Google have marketed their latest concept as a free and easy way to transfer money, much in the same way that you can reliably and safely share files and photos. The feature works by the user tapping the attachment icon and selecting whether they would like to send or request money; it’s that simple. So why did this straightforward system take so long to materialise?
Are Google playing catch-up with the competition?
Transferring money through the click of a button may be old news, with cash now rarely exchanging hands amongst the tech savvy, so could Google be playing catch-up following the release of their new Gmail feature?
With so many messaging services now offering users the option to send and request cash, it seems that Google was being left behind.
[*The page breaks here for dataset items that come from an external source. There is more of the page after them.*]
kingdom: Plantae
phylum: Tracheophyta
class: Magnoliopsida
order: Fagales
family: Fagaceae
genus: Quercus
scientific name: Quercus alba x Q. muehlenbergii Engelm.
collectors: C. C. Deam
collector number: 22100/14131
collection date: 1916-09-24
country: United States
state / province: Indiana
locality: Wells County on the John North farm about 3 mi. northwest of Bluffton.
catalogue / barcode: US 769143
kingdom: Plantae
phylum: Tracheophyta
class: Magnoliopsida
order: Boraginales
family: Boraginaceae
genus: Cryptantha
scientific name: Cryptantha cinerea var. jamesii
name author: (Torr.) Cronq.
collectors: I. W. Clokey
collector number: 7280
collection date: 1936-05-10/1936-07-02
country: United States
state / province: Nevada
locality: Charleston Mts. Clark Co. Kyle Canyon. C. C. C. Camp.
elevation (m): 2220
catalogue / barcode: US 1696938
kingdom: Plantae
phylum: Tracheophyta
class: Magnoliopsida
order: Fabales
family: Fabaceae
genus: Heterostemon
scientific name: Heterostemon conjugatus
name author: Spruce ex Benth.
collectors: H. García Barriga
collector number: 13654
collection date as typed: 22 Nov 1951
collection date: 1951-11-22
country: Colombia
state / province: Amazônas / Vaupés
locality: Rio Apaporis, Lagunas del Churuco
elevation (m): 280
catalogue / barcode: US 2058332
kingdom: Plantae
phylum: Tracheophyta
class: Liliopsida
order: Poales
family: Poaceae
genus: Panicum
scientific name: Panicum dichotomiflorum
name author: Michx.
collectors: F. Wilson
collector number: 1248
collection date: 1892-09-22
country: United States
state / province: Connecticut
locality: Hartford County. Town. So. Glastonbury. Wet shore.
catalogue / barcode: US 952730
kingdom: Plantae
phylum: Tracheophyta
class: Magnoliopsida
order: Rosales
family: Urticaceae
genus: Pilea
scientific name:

Snapchat and Facebook have already jumped on the bandwagon in the US, while WeChat is rapidly taking China by storm, boasting over 700 million active users. The level of competition only intensifies when you consider that the likes of PayPal, Venmo and Square Cash are also available, albeit without the messaging capabilities.
It seems that Google’s goal is to encourage Gmail users to exchange money quickly and easily within the confines of the app, whether that be splitting a bill at a restaurant or planning a trip with friends. Having already cornered the email app market, leaving the likes of Yahoo, Microsoft and AOL for dead, Google will hope this latest release, currently available in the US on web and android devices, catches on, even if they have arrived a little late to the party.